*Task to carry out:* Copy out each line of the material in which the word "lines" can be found.

──────── Material provided ────────

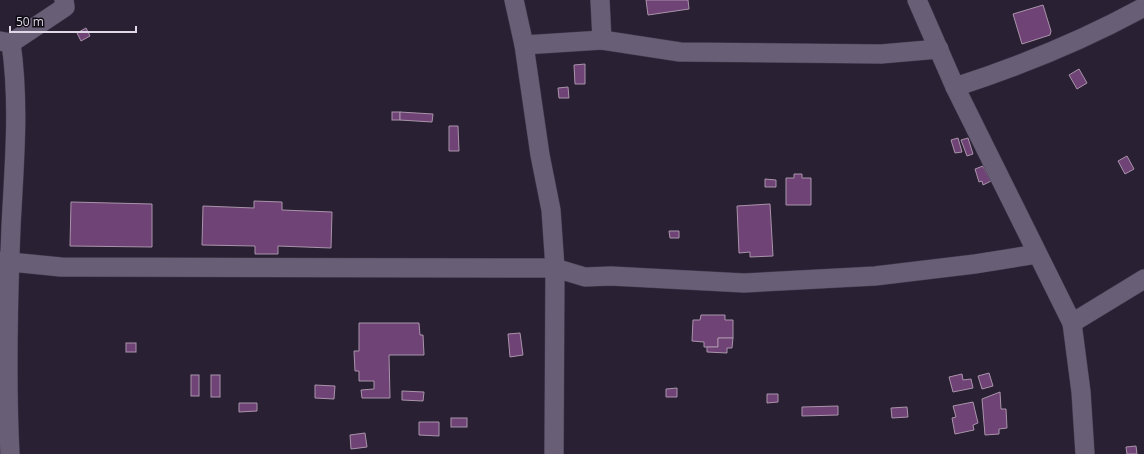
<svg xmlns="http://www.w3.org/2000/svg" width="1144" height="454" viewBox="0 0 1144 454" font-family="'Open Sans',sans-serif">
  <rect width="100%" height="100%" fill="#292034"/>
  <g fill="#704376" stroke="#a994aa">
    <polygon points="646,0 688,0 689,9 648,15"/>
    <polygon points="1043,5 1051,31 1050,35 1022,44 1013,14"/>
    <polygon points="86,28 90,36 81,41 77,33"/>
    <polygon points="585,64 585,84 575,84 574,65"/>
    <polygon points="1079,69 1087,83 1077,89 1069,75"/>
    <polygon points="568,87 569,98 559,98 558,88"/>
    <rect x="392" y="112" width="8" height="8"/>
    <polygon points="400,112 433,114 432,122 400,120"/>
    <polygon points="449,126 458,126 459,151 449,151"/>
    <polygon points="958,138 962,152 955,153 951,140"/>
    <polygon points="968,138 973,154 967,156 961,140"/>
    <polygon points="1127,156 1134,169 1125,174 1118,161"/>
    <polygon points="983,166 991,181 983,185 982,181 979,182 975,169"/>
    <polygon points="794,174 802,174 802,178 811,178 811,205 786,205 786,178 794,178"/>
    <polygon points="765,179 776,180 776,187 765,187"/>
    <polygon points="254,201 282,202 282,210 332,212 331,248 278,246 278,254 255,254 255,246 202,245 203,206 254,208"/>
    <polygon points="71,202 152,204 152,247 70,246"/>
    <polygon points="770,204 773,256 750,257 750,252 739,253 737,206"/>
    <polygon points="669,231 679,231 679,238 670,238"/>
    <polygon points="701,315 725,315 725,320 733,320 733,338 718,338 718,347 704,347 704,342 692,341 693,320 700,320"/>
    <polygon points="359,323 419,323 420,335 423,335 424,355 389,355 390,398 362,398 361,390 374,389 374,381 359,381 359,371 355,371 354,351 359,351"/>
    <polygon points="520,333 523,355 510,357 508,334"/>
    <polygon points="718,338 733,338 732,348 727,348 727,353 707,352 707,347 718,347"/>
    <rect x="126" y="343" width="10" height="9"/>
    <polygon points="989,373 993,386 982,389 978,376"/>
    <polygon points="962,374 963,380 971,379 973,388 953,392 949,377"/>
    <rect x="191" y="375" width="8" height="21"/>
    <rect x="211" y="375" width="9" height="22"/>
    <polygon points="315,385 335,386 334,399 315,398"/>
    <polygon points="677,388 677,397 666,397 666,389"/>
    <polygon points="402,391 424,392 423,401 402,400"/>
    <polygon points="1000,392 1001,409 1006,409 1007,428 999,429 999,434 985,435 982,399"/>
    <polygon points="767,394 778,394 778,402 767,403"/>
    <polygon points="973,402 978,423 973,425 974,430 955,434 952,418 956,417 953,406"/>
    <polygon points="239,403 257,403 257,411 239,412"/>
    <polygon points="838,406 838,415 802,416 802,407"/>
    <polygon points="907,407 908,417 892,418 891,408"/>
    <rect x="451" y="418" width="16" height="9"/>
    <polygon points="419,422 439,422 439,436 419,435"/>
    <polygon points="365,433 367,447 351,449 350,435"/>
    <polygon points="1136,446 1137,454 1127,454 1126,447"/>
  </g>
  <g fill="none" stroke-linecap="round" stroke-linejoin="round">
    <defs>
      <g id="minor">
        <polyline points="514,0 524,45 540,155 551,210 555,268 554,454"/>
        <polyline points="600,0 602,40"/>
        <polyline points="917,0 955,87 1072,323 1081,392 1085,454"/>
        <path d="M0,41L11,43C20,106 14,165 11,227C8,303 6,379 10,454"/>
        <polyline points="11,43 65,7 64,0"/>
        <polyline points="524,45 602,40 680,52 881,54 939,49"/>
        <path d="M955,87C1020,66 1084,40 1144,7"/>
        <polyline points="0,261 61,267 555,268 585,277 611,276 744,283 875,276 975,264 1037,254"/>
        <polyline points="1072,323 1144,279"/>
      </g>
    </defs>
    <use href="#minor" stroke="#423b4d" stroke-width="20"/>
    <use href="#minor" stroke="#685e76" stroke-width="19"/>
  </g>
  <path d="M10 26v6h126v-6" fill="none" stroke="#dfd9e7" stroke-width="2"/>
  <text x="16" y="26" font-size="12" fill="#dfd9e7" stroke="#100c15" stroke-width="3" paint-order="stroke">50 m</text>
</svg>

────────
──────── Material provided ────────

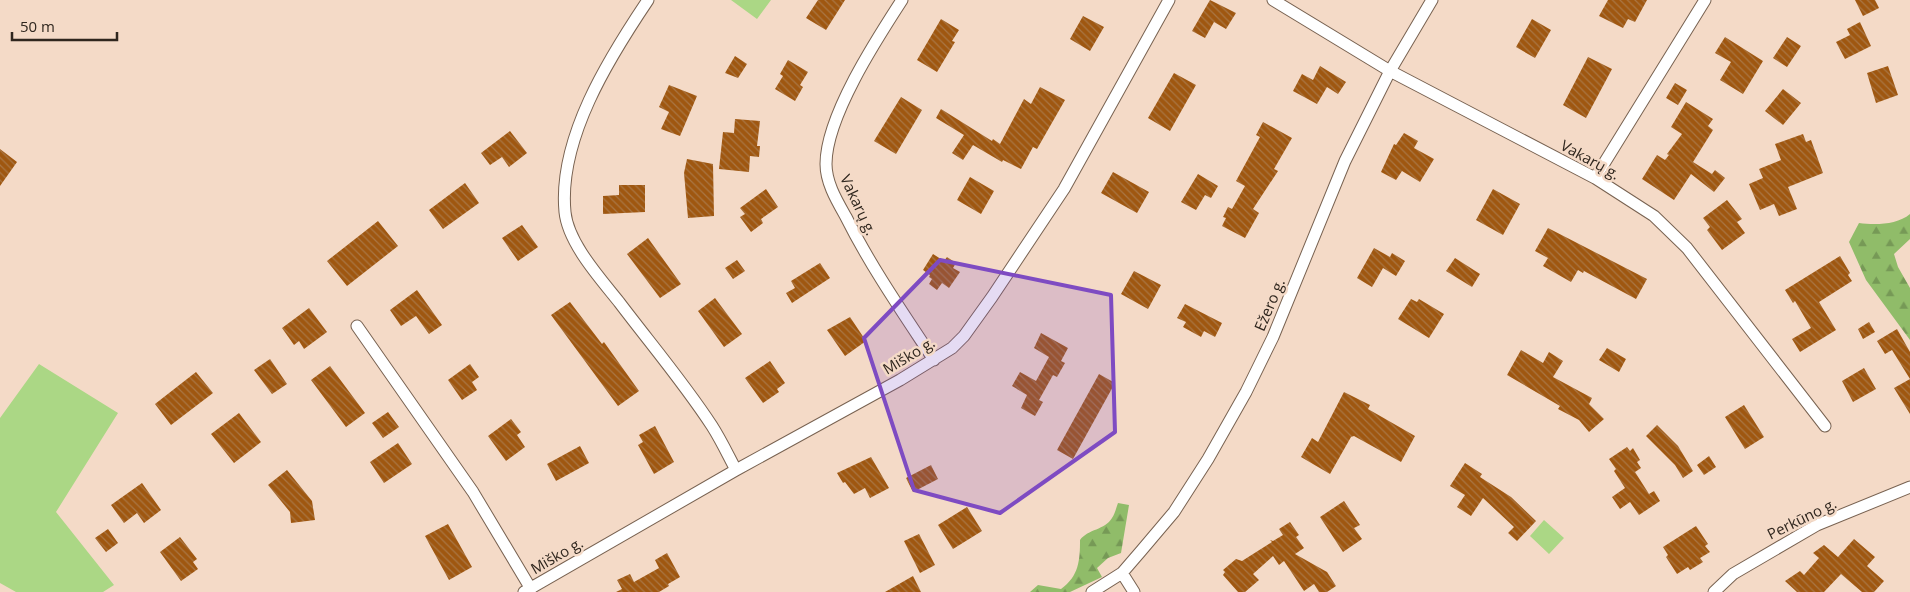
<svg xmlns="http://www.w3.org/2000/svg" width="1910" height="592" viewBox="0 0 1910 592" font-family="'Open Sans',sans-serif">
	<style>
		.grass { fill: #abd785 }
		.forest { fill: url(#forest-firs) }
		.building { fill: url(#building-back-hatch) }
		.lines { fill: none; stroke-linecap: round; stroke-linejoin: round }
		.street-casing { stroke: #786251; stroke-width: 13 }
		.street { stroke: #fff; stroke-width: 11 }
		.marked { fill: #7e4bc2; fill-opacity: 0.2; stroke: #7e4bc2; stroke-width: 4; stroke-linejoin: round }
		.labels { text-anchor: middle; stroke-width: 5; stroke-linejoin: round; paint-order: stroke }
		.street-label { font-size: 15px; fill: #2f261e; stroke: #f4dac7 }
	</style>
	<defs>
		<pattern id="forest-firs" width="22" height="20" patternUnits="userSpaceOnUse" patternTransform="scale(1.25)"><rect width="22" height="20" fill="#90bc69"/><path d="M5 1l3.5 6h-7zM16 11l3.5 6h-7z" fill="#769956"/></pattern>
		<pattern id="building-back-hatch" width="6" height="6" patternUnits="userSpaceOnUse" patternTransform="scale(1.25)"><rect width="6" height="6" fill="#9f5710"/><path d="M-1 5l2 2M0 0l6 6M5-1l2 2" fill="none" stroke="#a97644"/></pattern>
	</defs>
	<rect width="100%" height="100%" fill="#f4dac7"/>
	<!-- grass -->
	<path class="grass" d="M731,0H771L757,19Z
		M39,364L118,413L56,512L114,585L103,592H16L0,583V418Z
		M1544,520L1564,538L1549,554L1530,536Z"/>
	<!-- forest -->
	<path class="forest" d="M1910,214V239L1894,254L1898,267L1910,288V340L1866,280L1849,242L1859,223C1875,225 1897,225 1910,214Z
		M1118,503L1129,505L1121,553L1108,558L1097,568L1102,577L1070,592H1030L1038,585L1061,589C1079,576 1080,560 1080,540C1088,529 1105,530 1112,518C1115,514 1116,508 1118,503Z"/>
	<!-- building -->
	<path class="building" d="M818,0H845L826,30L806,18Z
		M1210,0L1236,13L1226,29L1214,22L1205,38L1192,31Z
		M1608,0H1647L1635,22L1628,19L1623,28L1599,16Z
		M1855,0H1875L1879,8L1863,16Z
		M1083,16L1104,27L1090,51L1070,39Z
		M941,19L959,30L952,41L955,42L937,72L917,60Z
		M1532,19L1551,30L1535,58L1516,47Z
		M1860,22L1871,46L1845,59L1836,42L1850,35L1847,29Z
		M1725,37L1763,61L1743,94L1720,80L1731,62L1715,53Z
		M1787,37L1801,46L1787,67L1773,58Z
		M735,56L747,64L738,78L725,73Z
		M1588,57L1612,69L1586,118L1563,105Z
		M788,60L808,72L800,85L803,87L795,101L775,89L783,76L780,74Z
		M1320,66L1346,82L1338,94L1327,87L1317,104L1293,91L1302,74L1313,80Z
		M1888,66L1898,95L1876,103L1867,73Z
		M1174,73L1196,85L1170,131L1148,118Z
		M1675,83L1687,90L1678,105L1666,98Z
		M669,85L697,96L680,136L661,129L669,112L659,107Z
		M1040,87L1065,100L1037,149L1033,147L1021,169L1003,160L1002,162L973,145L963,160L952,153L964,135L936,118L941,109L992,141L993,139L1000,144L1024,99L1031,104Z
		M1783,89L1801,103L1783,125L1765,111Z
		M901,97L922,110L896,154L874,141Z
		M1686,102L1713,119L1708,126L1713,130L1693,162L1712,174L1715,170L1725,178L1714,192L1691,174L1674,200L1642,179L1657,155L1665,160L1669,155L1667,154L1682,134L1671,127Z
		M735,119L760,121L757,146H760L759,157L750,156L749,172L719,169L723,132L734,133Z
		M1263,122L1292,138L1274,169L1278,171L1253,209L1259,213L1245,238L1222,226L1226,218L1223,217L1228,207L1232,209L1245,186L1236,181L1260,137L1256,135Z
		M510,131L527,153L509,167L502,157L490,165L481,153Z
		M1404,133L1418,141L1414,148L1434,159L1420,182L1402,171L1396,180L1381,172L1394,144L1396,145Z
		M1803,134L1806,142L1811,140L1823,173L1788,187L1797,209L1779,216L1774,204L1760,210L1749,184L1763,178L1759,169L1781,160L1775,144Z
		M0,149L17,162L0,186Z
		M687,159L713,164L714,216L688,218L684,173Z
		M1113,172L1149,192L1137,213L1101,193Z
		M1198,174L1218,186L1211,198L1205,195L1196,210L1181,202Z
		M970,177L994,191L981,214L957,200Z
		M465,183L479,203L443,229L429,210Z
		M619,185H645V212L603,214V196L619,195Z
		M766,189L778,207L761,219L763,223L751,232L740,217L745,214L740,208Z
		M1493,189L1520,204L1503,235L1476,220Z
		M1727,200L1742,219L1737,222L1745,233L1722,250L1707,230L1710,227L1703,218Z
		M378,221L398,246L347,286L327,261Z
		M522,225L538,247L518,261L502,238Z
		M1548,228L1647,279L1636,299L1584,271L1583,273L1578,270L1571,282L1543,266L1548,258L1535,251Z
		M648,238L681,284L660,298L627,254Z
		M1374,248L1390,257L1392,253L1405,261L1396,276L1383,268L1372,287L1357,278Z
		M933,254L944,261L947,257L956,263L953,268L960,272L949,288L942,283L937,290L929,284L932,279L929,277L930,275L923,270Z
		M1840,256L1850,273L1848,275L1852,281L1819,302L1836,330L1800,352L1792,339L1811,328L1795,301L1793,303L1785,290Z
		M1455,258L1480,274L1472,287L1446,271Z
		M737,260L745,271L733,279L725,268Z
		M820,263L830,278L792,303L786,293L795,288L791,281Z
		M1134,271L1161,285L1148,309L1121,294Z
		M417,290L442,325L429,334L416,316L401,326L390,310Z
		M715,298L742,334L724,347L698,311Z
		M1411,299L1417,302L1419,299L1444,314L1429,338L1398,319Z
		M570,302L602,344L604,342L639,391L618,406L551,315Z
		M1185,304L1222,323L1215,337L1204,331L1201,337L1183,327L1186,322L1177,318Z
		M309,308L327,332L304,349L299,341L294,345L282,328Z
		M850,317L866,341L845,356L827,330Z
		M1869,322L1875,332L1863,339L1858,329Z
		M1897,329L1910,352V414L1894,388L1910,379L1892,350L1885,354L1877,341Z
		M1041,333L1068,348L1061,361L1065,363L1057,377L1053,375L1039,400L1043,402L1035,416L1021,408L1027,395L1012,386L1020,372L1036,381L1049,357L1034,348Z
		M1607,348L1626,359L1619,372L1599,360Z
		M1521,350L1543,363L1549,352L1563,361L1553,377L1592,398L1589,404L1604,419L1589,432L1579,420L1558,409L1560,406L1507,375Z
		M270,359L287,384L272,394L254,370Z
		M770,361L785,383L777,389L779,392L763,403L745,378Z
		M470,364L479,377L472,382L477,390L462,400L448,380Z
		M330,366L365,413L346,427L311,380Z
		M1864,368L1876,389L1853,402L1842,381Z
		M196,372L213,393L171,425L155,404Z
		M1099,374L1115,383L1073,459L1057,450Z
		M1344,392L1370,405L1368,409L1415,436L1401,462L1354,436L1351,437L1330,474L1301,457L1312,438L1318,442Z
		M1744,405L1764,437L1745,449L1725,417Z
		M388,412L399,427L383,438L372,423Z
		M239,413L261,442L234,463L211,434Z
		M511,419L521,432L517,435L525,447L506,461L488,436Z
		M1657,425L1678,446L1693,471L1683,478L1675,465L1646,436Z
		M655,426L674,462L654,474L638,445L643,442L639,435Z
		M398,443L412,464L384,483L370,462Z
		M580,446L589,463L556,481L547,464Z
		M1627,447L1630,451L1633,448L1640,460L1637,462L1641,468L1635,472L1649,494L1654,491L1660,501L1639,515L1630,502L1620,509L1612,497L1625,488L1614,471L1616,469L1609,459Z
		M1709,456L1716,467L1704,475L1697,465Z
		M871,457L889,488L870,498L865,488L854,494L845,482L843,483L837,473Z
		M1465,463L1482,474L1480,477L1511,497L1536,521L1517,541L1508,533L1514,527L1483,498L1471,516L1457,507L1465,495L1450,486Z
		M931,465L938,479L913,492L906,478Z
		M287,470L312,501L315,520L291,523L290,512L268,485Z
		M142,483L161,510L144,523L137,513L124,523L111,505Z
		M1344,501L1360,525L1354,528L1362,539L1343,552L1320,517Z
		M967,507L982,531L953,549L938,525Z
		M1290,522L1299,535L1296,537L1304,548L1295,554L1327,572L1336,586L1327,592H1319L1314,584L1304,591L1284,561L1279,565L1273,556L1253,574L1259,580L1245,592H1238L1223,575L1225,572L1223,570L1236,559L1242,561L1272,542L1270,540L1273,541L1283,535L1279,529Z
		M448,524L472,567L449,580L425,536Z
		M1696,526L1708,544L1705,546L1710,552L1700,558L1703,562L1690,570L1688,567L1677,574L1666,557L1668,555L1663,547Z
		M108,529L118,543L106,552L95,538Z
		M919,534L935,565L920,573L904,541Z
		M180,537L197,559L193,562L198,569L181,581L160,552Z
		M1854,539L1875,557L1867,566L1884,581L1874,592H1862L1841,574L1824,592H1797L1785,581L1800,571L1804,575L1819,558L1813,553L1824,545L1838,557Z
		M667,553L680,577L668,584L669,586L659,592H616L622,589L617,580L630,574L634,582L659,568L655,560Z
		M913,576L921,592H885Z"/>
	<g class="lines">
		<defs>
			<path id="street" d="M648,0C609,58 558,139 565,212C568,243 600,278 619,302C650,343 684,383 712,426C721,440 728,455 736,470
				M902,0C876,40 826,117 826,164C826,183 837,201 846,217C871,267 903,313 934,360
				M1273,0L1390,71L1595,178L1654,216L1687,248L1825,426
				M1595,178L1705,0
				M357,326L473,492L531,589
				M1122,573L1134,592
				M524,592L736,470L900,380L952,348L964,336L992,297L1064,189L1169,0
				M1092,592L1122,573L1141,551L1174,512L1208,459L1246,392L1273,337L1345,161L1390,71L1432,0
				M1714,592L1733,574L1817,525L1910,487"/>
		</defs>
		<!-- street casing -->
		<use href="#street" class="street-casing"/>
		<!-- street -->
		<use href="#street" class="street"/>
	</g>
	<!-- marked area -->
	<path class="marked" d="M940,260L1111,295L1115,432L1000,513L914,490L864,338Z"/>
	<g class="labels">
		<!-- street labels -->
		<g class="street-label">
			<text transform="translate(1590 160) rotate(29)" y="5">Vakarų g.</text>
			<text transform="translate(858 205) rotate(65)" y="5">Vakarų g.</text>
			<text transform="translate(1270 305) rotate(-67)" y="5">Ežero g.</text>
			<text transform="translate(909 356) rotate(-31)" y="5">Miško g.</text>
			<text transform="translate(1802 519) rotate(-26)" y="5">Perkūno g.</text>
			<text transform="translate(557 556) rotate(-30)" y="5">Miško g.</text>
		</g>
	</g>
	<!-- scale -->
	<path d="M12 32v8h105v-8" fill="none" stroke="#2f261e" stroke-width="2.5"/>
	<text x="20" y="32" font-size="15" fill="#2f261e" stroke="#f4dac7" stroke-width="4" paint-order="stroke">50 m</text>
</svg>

────────

*Exercise result:*
		.lines { fill: none; stroke-linecap: round; stroke-linejoin: round }
	<g class="lines">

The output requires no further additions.